The forum, the first of four, is designed to give attendees an opportunity to interact with police officers from throughout the department, according to a BPD press release.

“We’re looking at recalibrating, looking at strategic planning, looking at the future of policing in Berkeley very seriously in terms of wanting to get community input,” BPD Chief Andrew Greenwood said in his opening remarks.

Greenwood began by explaining the motivations for creating the community forums and discussed future initiatives on officer mental wellness and the implementation of police body cameras. Greenwood also outlined BPD’s mission, vision and values, which he said were rebranded by the department in December.

“Our fundamental mission is to safeguard our very diverse community through proactive law enforcement and problem-solving while treating everybody with dignity and respect,” Greenwood said in his speech.

Following his remarks, Greenwood answered questions from community members for nearly 50 minutes, touching upon topics such as police militarization, racial profiling, staffing numbers, overtime during protests and the budget, among other issues.

During the question portion of the forum, Berkeley resident Erin Waddell said someone she knew was wrongfully arrested and physically harmed by BPD for attempting to break into his own car.

“That was a really upsetting experience for my household and my close friends,” said Jocelyn de Sena, a friend of Waddell, before the forum. “I don’t think that’s the image that the Berkeley police strive for, so it’s great that they’re getting some feedback on situations like that.”

As Greenwood closed the question portion, he encouraged attendees to engage with officers and professional staff from the department who were seated around the room.

The forums are part of an effort to improve police-community relations, according to BPD spokesperson Sgt. Andrew Frankel.

BPD Sgt.
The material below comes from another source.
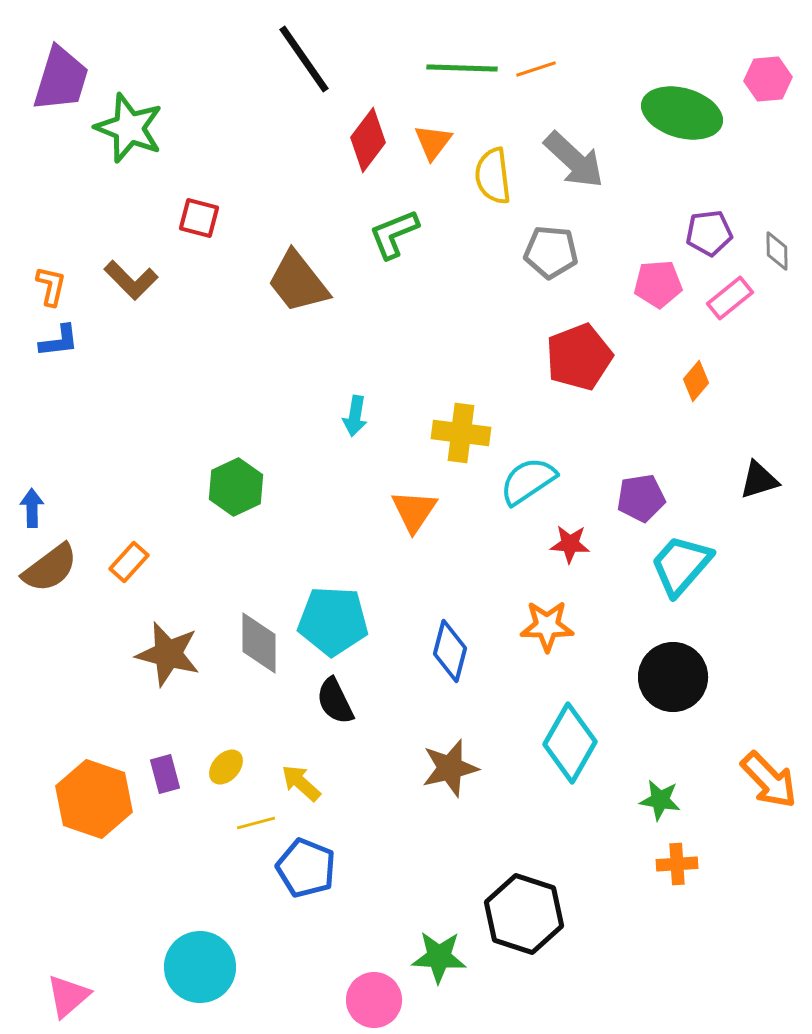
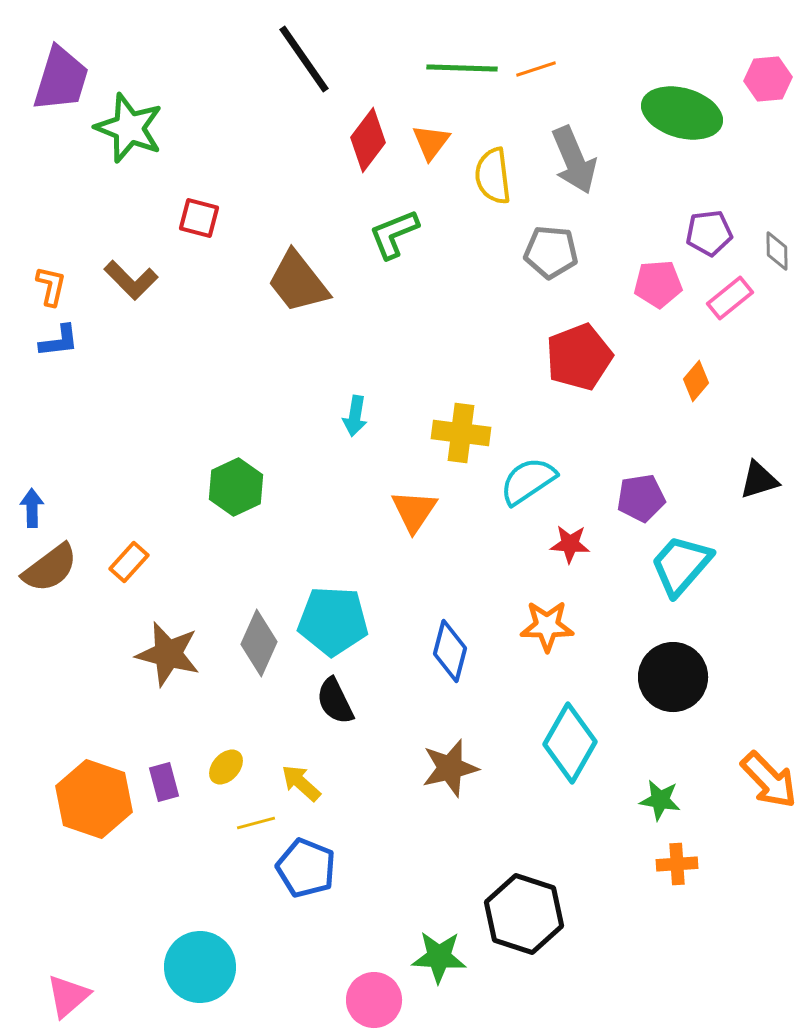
orange triangle at (433, 142): moved 2 px left
gray arrow at (574, 160): rotated 24 degrees clockwise
gray diamond at (259, 643): rotated 24 degrees clockwise
purple rectangle at (165, 774): moved 1 px left, 8 px down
Spencer Fomby, one of about 20 officers present at the forum, was frustrated with the lack of engagement that he experienced with community members.

“A lot of people that have strong opinions about what we do as police, they’re not even asking questions,” Fomby said. “Some of the most critical people, instead of asking questions, are trying to convince me based on their personal beliefs.”

According to Greenwood, the forum was a “preliminary success” in creating dialogue between officers and community members. He added that sharing information about the police department and understanding community concerns were two of his goals for the forum, both of which were accomplished.

“I could hear some questions from the community, some of which are difficult, but I want to have those discussions,” Greenwood said. “We want transparency … and ultimately, we want our decisions to be based on facts and data and not fear.”